● **Prompt**
If a line of the data below holds the string "Description", copy it.

Source records section start

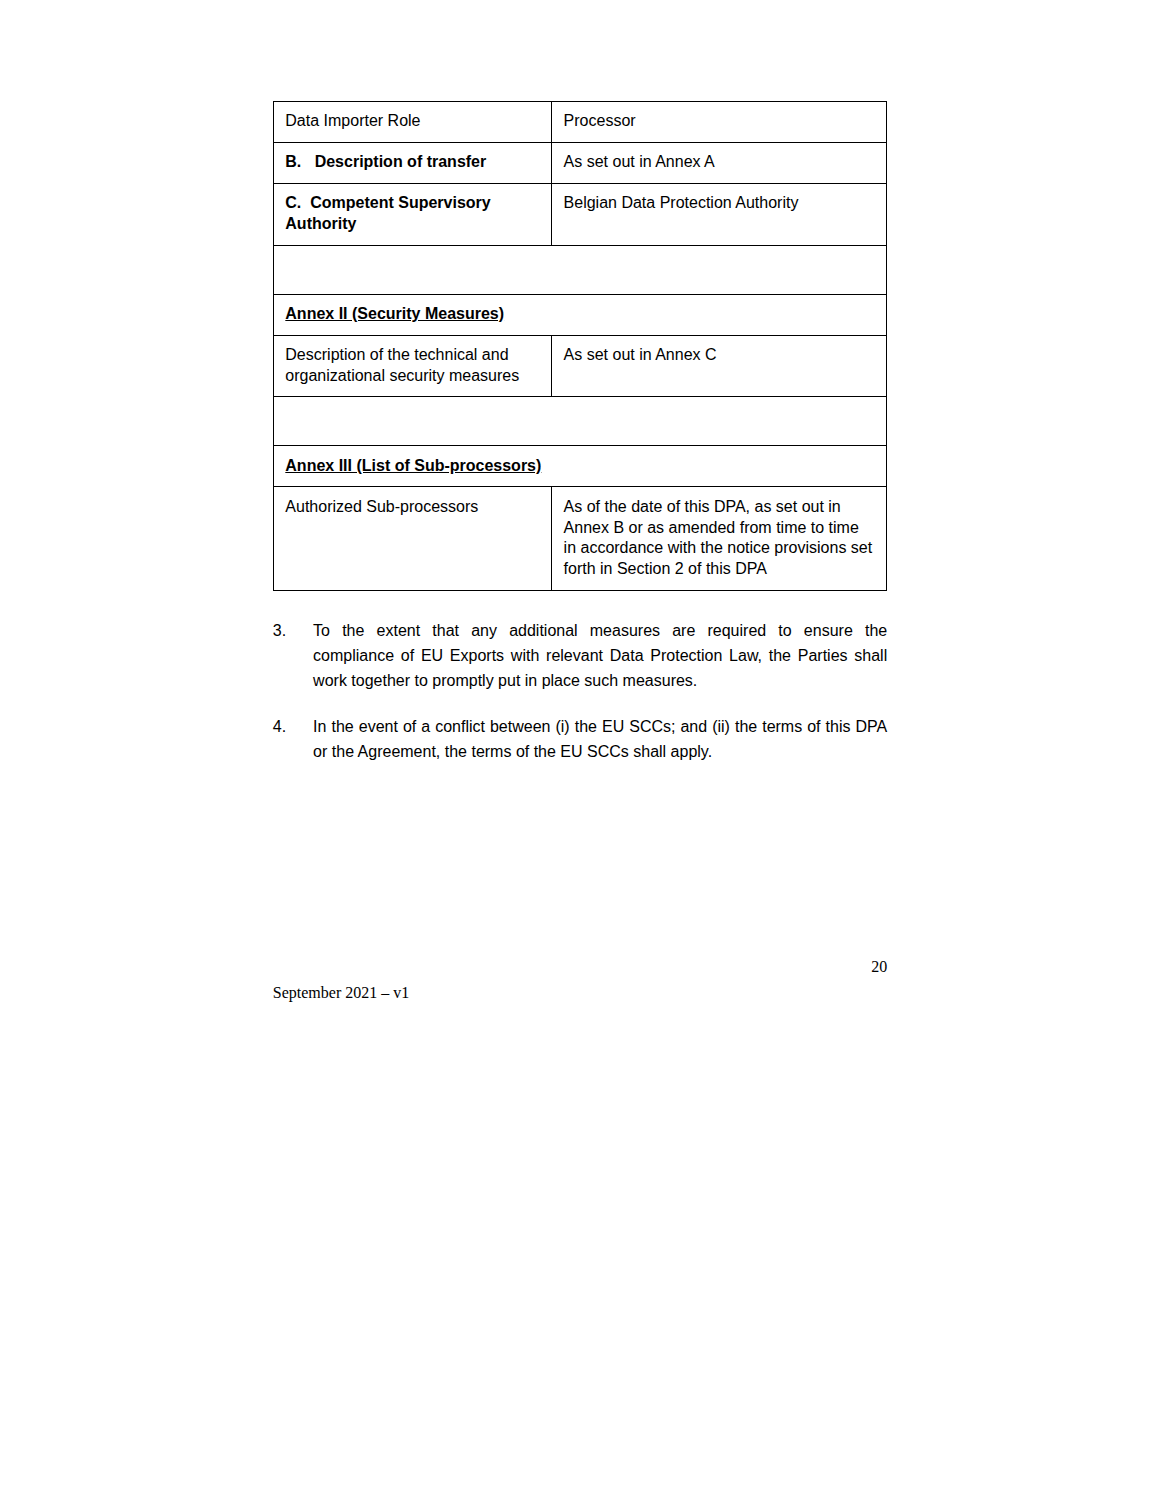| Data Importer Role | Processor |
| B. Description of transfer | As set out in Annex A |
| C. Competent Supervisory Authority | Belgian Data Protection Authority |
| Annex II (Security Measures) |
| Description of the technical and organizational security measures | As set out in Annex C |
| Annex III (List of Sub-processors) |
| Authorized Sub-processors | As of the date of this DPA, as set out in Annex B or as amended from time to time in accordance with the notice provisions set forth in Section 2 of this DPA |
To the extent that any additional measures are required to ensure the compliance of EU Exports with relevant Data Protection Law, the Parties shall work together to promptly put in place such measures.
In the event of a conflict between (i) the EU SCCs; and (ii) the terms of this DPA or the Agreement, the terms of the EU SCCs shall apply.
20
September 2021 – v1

Source records section end

● **Answer to the problem**
| B. Description of transfer | As set out in Annex A |
| Description of the technical and organizational security measures | As set out in Annex C |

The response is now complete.